#### REQUEST
Copy out every line of the items below, word for word and unchanged.

#### Collected data
+++

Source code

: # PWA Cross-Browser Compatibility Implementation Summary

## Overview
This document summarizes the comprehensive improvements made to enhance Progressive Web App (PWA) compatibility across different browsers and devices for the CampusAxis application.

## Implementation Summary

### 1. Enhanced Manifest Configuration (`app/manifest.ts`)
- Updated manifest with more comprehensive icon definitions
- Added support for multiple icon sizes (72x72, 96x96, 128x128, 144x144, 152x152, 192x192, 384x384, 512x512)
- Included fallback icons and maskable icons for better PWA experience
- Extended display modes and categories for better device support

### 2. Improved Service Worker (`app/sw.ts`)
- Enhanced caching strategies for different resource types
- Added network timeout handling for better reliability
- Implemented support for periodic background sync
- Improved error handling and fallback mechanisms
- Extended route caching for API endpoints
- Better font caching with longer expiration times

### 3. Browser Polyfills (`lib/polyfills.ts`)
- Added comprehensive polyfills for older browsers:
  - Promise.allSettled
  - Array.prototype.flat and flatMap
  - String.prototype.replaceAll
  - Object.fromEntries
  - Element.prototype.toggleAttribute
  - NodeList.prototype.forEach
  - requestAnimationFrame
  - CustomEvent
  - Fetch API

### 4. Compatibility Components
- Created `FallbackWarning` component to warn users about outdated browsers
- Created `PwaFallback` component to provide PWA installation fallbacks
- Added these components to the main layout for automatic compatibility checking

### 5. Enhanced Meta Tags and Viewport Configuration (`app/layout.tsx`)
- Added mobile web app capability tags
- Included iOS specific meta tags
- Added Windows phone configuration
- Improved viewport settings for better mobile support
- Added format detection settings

+++

#### COMPLETED TASK
Source code

: # PWA Cross-Browser Compatibility Implementation Summary

## Overview
This document summarizes the comprehensive improvements made to enhance Progressive Web App (PWA) compatibility across different browsers and devices for the CampusAxis application.

## Implementation Summary

### 1. Enhanced Manifest Configuration (`app/manifest.ts`)
- Updated manifest with more comprehensive icon definitions
- Added support for multiple icon sizes (72x72, 96x96, 128x128, 144x144, 152x152, 192x192, 384x384, 512x512)
- Included fallback icons and maskable icons for better PWA experience
- Extended display modes and categories for better device support

### 2. Improved Service Worker (`app/sw.ts`)
- Enhanced caching strategies for different resource types
- Added network timeout handling for better reliability
- Implemented support for periodic background sync
- Improved error handling and fallback mechanisms
- Extended route caching for API endpoints
- Better font caching with longer expiration times

### 3. Browser Polyfills (`lib/polyfills.ts`)
- Added comprehensive polyfills for older browsers:
  - Promise.allSettled
  - Array.prototype.flat and flatMap
  - String.prototype.replaceAll
  - Object.fromEntries
  - Element.prototype.toggleAttribute
  - NodeList.prototype.forEach
  - requestAnimationFrame
  - CustomEvent
  - Fetch API

### 4. Compatibility Components
- Created `FallbackWarning` component to warn users about outdated browsers
- Created `PwaFallback` component to provide PWA installation fallbacks
- Added these components to the main layout for automatic compatibility checking

### 5. Enhanced Meta Tags and Viewport Configuration (`app/layout.tsx`)
- Added mobile web app capability tags
- Included iOS specific meta tags
- Added Windows phone configuration
- Improved viewport settings for better mobile support
- Added format detection settings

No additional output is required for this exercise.